La parola magica è paywall, una sorgente stabile di entrate digitali con un giro d’affari proiettato oltre i cento milioni di euro l’anno


 

Sul destino dei giornali in Gran Bretagna incombe un funereo presagio da quando nel marzo 2016 l’Independent, posseduto dall’oligarca russo Evgany Lebedev, ha smesso di uscire nelle edicole, dopo trent’anni di gloriosa sia pur accidentata pubblicazione. Acciaccate, ferite, squassate, le altre testate resistono. Del Times abbiamo già detto, il Guardian controllato da una fondazione (il modello al quale guarda De Benedetti per la Repubblica una volta fatta sua), ha trovato un punto d’equilibrio tra la stampa e la sua brillante dimensione online, anche se le vendite si sono dimezzate dal 2009 e su carta non supera le 160 mila copie. Dall’anno scorso esce in formato tabloid e quest’anno può annunciare il ritorno all’utile dopo vent’anni. E’ rimasto ancorato alla sua collocazione lib-lab, è il giornale preferito dai laburisti anche se ora appoggia apertamente i liberali. Il suo concorrente sul fronte opposto resta il Daily Telegraph l’ultimo a uscire ancora nel tradizionale formato grande. Acquistato nel 2004 dai gemelli David e Frederick Barclay, miliardari che hanno fatto i quattrini nel commercio al dettaglio e con gli immobili, nel 2006 il Telegraph ha raggiunto l’apogeo nelle vendite, sfiorando il milione, poi è cominciata la discesa, ma questo non ha scoraggiato i Barclay Twins anche se il quotidiano ha vissuto anni turbolenti con continui cambi di direzione. Il modello tradizionale del giornale posseduto da uomini d’affari e non da editori puri non è morto in Gran Bretagna e nemmeno in Francia. Le Figaro, il quotidiano più longevo (fondato nel 1826) e più venduto, è controllato dal gruppo Dassault che produce aeroplani in pace e in guerra (dai Falcon ai caccia Rafale) dopo essere stato per decenni nelle mani del costruttore Bouygues. Il Monde, un tempo in mano alla cooperativa dei giornalisti, ora ha come azionisti di riferimento Mathieu Pigasse, l’uomo della gauche caviar al vertice della banca Lazar, e Xavier Niel, il fondatore di Iliad. La gauchiste Liberation fondata da Jean Paul Sartre è stata salvata da Edouard de Rothschild. Il fascino del fruscìo, con le pagine che sporcano le dita d’inchiostro non è stato soppiantato dagli schermi dei tablet. Non ancora.

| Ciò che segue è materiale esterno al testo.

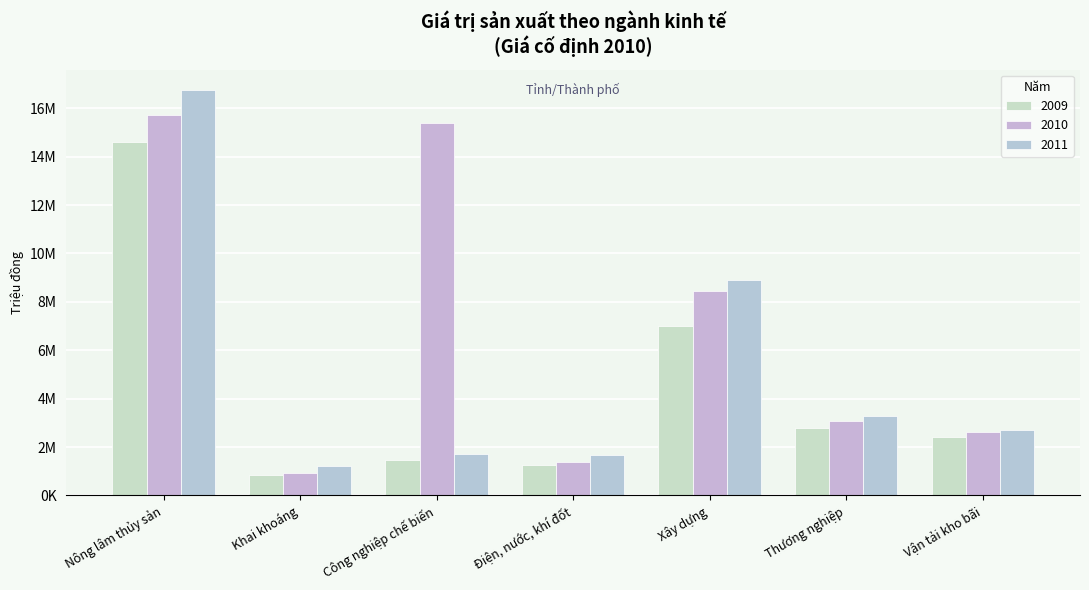

Are the bars horizontal?

No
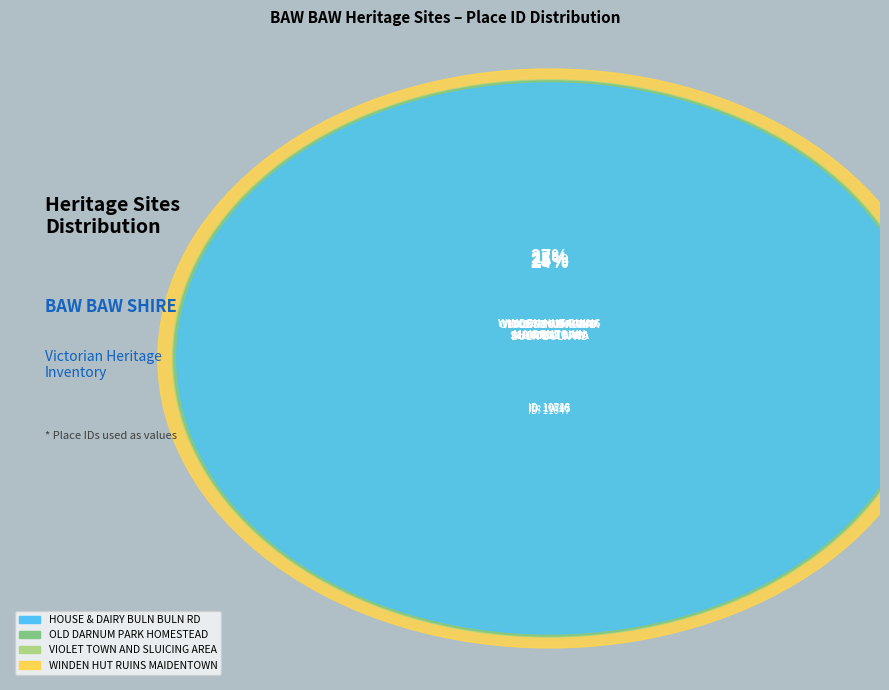

What is the change in value from HOUSE & DAIRY
BULN BULN RD to WINDEN HUT RUINS
MAIDENTOWN?

+1099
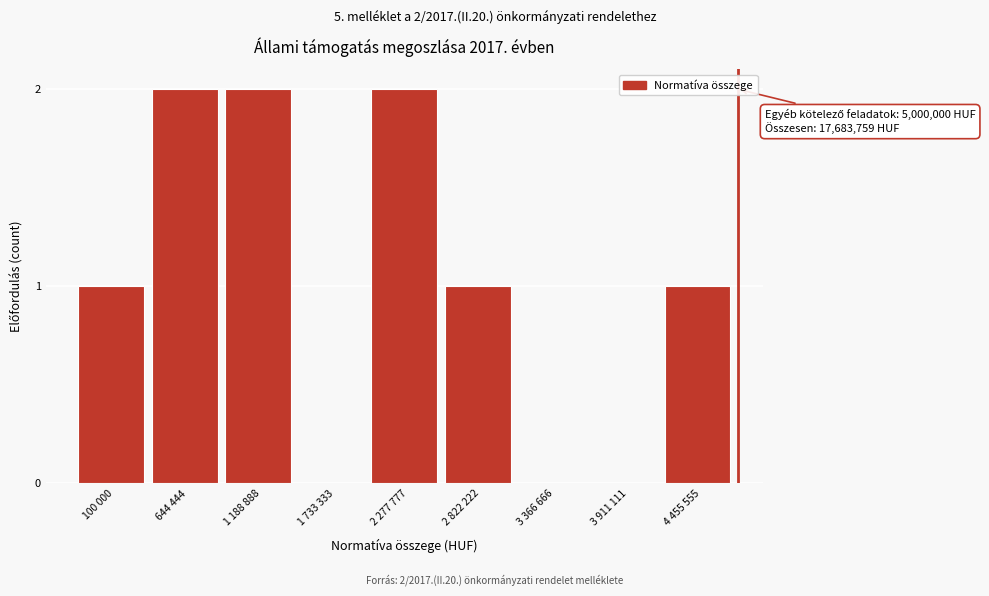

Reading left to right, extract all data points from this chart.

100 000=1	644 444=2	1 188 888=2	1 733 333=0	2 277 777=2	2 822 222=1	3 366 666=0	3 911 111=0	4 455 555=1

Il vecchio Murdoch, il padre padrone, non intende ridurre la sua influenza nell’impero che gli resta e nel mondo dei media

 

L’esempio forse più solido e virtuoso viene dalla Germania dove pure la stampa sta attraversando la stessa crisi rigeneratrice che vive ovunque in occidente. Axel Springer l’editore più grande, non solo non molla né il paludato Die Welt né, tanto meno, la scatenata Bild, gallina dalle uova d’oro con i suo i due milioni di copie vendute, ma cresce e si rafforza nell’universo digitale dal quale proviene il 60 per cento del fatturato che sfiora i 4 miliardi di euro e il 70 per cento degli utili. Il gruppo è il primo editore d’Europa, la circolazione dei suoi giornali non ha eguali, con circa 12 milioni di copie, nemmeno in America. Ma una eccezione davvero rimarchevole è anche Der Spiegel: mentre in buona parte dei paesi dagli Stati Uniti all’Italia i settimanali sono stati fagocitati dai quotidiani, il magazine amburghese resiste e si consolida come uno dei più letti, venduti (con una circolazione che supera le 800 mila copie) e rispettati in patria e fuori. Di tendenza liberale, è riuscito a sposare come pochi giornalismo investigativo e analitico. Non lo amava il conservatore Franz Joseph Strauss (“E’ la Gestapo dei nostri tempi” diceva e fece arrestare il direttore e fondatore Rudolf Augstein colpevole di averlo sfidato nel 1962) né il socialdemocratico Willy Brandt che lo chiamava Scheissblatt, letteralmente giornale di merda. E’ l’esempio di una realtà editoriale che si regge sulle proprie gambe un po’ come la Allgemeine Frankfurter Zeitung, che fa capo a una fondazione ed è ancor oggi il secondo quotidiano più venduto con una circolazione di 250 mila copie, in un mercato caratterizzato da numerose testate con radici locali tra le quali spicca la Süddeutsche Zeitung di Monaco (345 mila copie in media nel 2018 più 46 mila digitali) nettamente inclinata verso il centrosinistra, tra liberali e socialdemocratici.

 

La Germania è una eccezione, la roccaforte di una stampa che resiste e non vuol morire? Non esattamente. E’ evidente che l’informazione è stata plasmata dai social media, ma è altrettanto chiaro che nell’oceano di notizie o pseudo tali che si sbattono l’una contro l’altra come le onde spazzate dai venti del nord, per non perdersi, per non affogare, c’è bisogno di un faro, anzi di molti fari. La testata di riferimento è il brand della merce informazione. Il giornale si legge sugli schermi? Vero, eppure continueremo a sfogliare le sue pagine di carta. Le penne stilografiche ancora esistono e vengono vendute. Sono tornati di moda persino i dischi in vinile. Al contrario di quel che si pensa comunemente, il progresso non macina e distrugge soltanto, ma è in grado anche di conservare e rigenerare. La stampa è morta, lunga vita alla stampa.